Social media has become a toxic environment for Jews. The sheer volume of hateful commentary on anything Jewish — from current events to the Holocaust — is staggering. But to view these platforms as merely “loud” is to miss the more dangerous reality: social media is today’s primary tool for disseminating antisemitism and, increasingly, for mobilizing it.
Our research shows that social media is being used to politicize antisemitism and coordinate action across ideological boundaries. What often appears as a spontaneous burst of passion — such as student activism on campus — is frequently the result of a highly networked digital infrastructure.
In our lab’s study on the “Rhetoric of Resistance,” we tracked the online networking of anti-Israel campus groups across the United States. The findings are a wake-up call for university administrators and policymakers: these groups are not operating in isolation. They have built a wide network of off-campus organizations and individuals, allowing them to synchronize messaging and amplify radicalized narratives at an unprecedented scale.
We are seeing a shift toward language that mirrors the rhetoric of designated terrorist organizations. Slogans that deny a people’s right to exist or that justify violence are no longer fringe; they have been moved into the mainstream of campus discourse through coordinated digital amplification, often expressed in snippets, coded phrases such as talk about “Jewish power,” “Zionist evilness,” or even slogans such as “Free Palestine,” which has become a battle cry.
One of the most troubling patterns our student coders identified is how specific types of political commentary function as “gateways.” While many users believe they are simply criticizing a government’s policy, our data shows that totalizing, categorical condemnations — framing an entire nation as “genocidal” or a “terrorist state” — are most strongly associated with antisemitism.
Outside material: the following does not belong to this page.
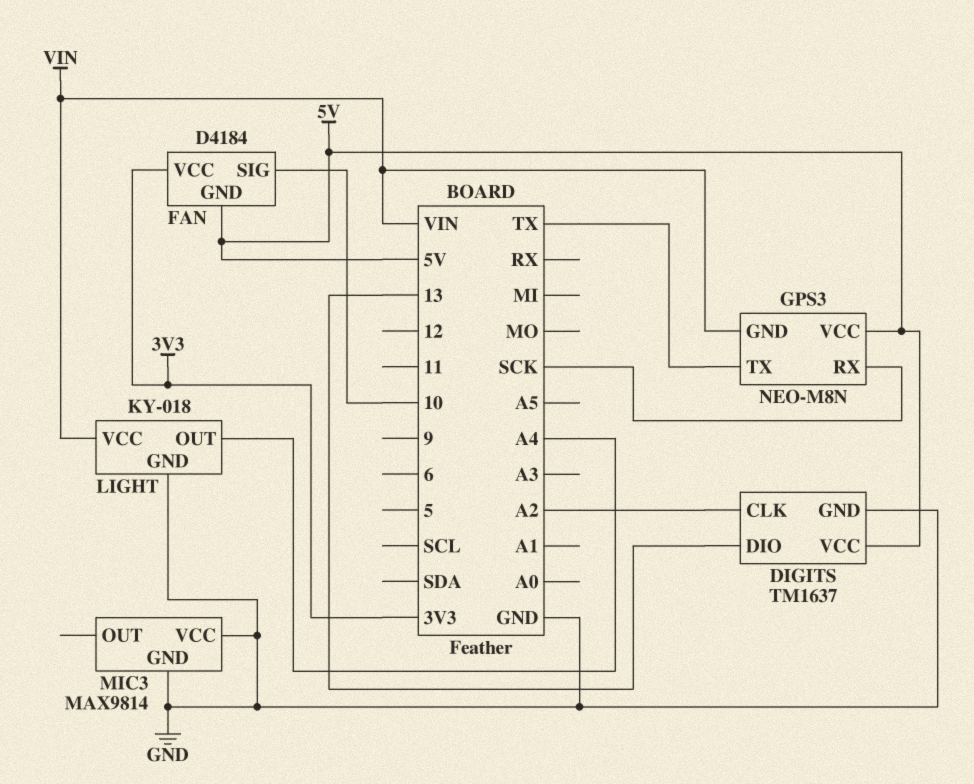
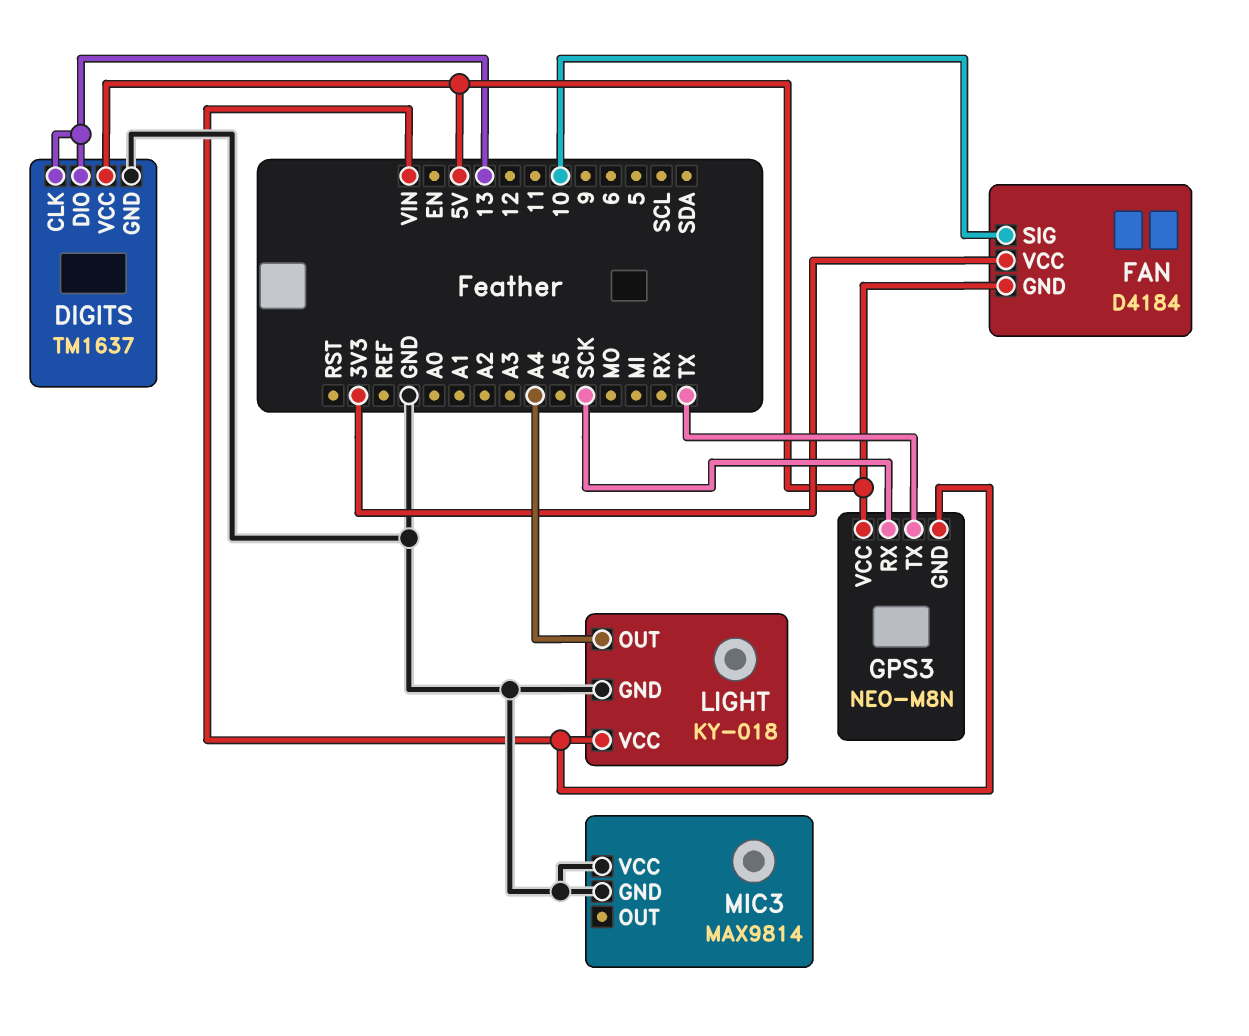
DIGITS pin CLK: A2 -> 13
In contrast, humanitarian-focused themes, such as the suffering of individual Palestinians, showed a much less consistent association with anti-Jewish hate speech.
Our central finding is nuanced and confirms other studies: negative views of Israel and antisemitism are strongly correlated. Approximately half of the posts we analyzed that expressed negative views of Israel were antisemitic, while posts with positive views showed zero antisemitism. The students’ diligent coding work allows us to demonstrate empirically how criticism can create a permissive environment for antisemitism without every post necessarily crossing the line into hate speech.
However, in the vast majority of the most vitriolic posts, the content was not just “anti-Israel”; it was fundamentally anti-Jewish, utilizing collective blame and dehumanizing language. This creates a “permissive environment” where hate speech is sanitized as political advocacy, making it difficult for platforms — and even trained human moderators — to draw the line.
The one-day dip in antisemitism we observed during the 2025 hostage release proves that the digital climate is sensitive to reality and human empathy. However, the immediate “snap-back” to hostility suggests that the underlying machinery of mobilization is always running.
If we are to protect the integrity of our campuses and our public discourse, we must confront the reality that some digital activism is designed not to persuade, but to ostracize and radicalize. We must support the right to vigorous political debate while refusing to tolerate the coordinated degradation of Jewish identity. The hostage crisis has ended, but the digital war against Jewish life continues. Recognizing the tools of this mobilization is the first step toward stopping it.
The author is the Director of the Borns Jewish Studies Program and Associate Director of the Institute for the Study of Contemporary Antisemitism at Indiana University.